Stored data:
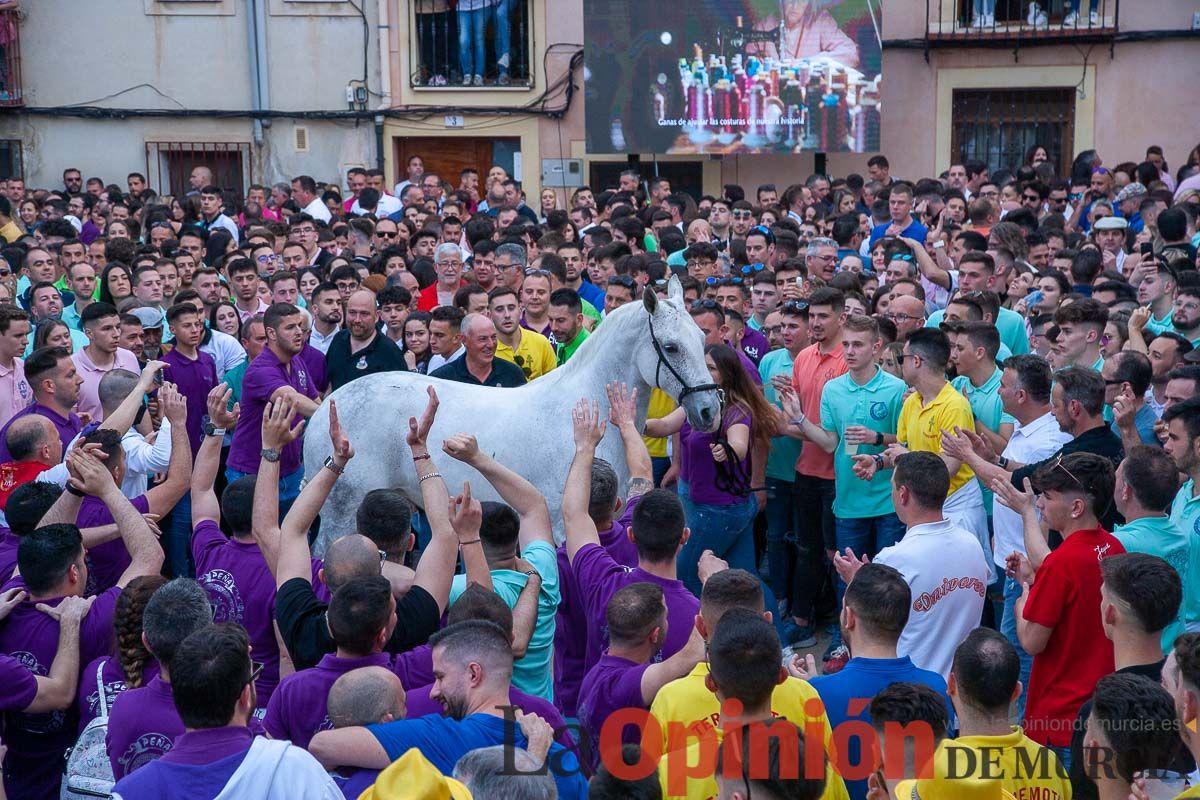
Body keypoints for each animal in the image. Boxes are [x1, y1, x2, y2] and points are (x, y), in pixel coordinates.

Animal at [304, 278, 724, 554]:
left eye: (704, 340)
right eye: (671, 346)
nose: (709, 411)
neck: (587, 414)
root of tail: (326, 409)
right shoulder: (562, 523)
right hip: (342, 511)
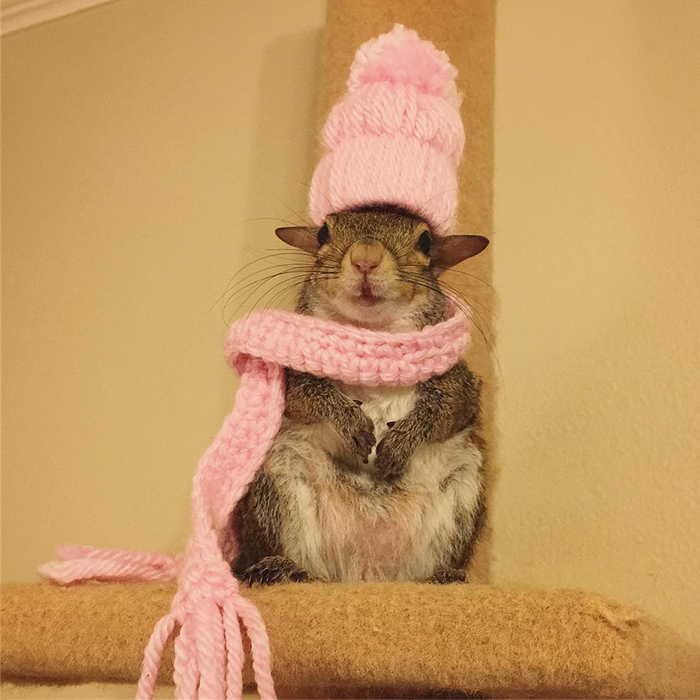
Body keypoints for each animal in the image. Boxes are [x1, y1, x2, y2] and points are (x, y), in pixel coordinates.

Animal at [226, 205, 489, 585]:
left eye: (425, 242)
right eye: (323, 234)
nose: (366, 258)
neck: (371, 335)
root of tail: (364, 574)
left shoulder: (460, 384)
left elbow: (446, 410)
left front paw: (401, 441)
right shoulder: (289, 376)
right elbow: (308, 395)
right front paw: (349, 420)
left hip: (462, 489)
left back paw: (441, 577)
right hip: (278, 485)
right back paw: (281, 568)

* * *

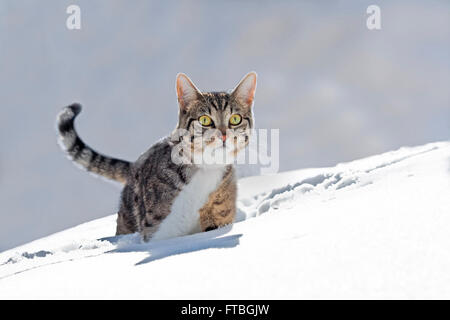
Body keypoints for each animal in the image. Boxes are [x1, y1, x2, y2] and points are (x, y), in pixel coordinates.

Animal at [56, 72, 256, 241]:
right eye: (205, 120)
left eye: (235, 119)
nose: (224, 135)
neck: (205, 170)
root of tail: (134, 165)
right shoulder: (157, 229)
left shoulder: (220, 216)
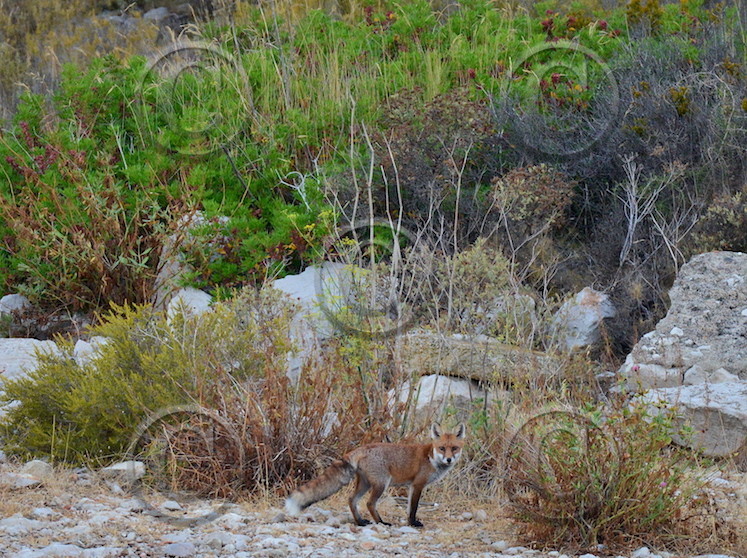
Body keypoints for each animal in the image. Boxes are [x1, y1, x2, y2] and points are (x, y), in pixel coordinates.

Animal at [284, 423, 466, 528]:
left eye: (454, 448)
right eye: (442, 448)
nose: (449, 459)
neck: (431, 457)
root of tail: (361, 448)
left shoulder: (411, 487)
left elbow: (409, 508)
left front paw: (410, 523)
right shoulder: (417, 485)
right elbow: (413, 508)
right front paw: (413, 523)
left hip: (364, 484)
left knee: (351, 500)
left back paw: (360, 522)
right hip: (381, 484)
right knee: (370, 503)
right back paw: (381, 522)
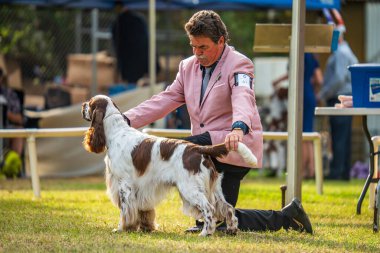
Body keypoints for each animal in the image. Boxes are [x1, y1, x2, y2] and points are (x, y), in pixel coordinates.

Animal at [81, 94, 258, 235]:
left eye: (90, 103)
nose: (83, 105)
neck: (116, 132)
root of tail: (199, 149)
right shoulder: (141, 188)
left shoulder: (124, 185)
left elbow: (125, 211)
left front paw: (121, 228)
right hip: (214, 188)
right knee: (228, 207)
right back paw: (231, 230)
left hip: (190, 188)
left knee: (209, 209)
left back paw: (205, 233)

■ **Aim of the task**
Within the entries, find all lines that contain "tail" and copy each one.

■ **Your solution**
root of tail: (326, 409)
root of tail: (364, 574)
root of tail: (134, 165)
root of tail: (361, 448)
root of tail: (199, 149)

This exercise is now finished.